EXERCISE DESCRIPTION - Apart from the pictures, please restate every entry below exactly.
··· TASK INPUTS
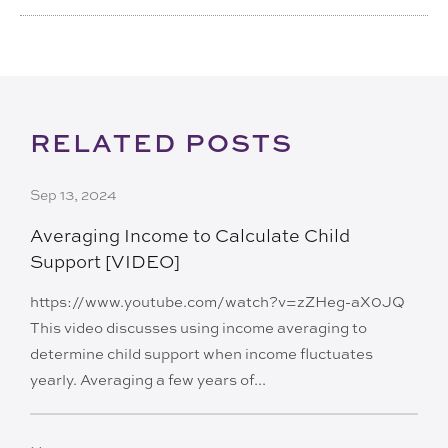
RELATED POSTS
Sep 13, 2024
Averaging Income to Calculate Child
Support [VIDEO]
https://www.youtube.com/watch?v=zZHeg-aX0JQ
This video discusses using income averaging to
determine child support when income fluctuates
yearly. Averaging a few years of...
······
REPLY -
RELATED POSTS
Sep 13, 2024
Averaging Income to Calculate Child
Support [VIDEO]
https://www.youtube.com/watch?v=zZHeg-aX0JQ
This video discusses using income averaging to
determine child support when income fluctuates
yearly. Averaging a few years of...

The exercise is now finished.